* [Required work]: Copy each line from the entries that the word "Kelas" appears in.

* [Exercise inputs]:
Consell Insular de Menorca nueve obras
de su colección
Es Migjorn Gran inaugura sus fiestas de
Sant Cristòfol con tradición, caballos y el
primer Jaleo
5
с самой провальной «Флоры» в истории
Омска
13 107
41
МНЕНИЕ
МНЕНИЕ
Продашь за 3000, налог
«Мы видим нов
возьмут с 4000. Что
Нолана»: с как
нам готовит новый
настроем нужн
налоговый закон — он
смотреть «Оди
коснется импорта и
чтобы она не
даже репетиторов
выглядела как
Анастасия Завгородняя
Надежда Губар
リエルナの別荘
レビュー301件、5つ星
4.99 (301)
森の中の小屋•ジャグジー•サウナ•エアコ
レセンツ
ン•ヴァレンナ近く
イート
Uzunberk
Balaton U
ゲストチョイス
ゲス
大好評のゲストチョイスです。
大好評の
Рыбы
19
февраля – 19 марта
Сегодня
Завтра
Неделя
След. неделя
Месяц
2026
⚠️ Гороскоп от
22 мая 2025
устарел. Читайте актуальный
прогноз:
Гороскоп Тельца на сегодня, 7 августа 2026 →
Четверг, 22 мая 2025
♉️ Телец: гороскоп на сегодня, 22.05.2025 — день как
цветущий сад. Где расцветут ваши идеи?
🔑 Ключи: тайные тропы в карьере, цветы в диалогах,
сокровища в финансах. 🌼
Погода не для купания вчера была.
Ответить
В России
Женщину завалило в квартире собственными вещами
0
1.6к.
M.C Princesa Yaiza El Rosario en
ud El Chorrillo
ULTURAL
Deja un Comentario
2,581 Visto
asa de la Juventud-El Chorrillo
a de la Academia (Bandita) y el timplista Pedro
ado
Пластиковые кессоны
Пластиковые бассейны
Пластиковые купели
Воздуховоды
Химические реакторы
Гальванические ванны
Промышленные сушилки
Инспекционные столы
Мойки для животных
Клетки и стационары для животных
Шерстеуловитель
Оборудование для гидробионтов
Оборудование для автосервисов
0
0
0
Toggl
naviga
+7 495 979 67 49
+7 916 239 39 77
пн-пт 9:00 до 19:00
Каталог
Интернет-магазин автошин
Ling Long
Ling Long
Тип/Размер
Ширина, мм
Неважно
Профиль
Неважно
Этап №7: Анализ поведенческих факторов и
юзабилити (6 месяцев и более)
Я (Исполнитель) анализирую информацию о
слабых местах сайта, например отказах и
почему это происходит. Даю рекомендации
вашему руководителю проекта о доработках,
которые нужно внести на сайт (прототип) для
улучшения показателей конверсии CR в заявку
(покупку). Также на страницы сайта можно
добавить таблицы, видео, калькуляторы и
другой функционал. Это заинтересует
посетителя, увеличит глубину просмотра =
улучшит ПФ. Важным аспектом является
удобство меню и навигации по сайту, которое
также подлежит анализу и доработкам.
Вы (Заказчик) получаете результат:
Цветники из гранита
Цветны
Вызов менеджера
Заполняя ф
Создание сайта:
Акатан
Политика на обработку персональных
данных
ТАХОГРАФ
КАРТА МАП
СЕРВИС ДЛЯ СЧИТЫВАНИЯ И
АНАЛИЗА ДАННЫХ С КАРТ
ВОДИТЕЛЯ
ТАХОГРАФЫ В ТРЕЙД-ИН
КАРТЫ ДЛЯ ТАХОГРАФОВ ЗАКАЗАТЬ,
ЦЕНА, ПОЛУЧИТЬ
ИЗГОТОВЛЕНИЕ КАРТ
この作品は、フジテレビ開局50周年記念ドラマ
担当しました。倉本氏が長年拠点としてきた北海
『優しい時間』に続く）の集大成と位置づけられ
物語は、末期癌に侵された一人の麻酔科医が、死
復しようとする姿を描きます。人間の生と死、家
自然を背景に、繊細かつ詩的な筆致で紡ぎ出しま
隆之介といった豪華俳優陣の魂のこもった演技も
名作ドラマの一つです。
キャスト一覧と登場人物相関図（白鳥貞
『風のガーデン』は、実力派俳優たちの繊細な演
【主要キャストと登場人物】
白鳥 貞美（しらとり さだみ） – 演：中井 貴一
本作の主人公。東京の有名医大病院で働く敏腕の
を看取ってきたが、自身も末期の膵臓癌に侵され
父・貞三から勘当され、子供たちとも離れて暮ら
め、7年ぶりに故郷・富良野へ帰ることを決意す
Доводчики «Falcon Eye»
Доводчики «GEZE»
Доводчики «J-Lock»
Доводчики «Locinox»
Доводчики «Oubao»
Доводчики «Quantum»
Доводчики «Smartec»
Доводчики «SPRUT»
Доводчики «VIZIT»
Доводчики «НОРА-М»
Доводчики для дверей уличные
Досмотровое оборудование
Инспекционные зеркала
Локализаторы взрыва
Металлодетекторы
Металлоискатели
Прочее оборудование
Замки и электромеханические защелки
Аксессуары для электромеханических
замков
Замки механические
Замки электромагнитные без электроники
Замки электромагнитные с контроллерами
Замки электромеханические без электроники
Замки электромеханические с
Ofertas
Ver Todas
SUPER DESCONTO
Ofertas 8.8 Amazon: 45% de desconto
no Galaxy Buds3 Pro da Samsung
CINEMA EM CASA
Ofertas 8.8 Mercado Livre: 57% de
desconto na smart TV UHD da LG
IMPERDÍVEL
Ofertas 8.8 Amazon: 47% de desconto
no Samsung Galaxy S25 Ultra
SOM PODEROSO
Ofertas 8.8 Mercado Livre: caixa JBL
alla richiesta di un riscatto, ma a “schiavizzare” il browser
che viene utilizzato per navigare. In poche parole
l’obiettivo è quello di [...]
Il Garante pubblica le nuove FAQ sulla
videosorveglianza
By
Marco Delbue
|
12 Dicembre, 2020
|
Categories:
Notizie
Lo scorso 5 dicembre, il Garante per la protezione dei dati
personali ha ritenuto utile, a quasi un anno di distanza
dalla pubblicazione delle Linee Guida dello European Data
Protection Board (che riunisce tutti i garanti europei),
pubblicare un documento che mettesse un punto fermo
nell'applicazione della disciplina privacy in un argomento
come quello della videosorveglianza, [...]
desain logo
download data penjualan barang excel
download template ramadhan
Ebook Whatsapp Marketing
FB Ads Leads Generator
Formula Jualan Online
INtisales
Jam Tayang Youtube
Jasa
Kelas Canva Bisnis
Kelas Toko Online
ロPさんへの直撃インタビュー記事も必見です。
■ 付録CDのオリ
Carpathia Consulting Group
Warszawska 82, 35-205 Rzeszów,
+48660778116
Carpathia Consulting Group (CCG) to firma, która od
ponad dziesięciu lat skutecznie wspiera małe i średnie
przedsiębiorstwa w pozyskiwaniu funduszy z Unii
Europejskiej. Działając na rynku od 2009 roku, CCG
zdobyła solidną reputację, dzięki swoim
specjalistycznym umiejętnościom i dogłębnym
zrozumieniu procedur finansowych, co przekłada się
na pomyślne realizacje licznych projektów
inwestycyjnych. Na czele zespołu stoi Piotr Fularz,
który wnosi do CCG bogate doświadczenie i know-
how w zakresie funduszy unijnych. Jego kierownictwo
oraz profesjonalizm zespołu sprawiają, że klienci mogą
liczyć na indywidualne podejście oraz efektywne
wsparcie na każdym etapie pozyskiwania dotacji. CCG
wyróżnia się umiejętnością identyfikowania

* [Solution for this task]:
Kelas Canva Bisnis
Kelas Toko Online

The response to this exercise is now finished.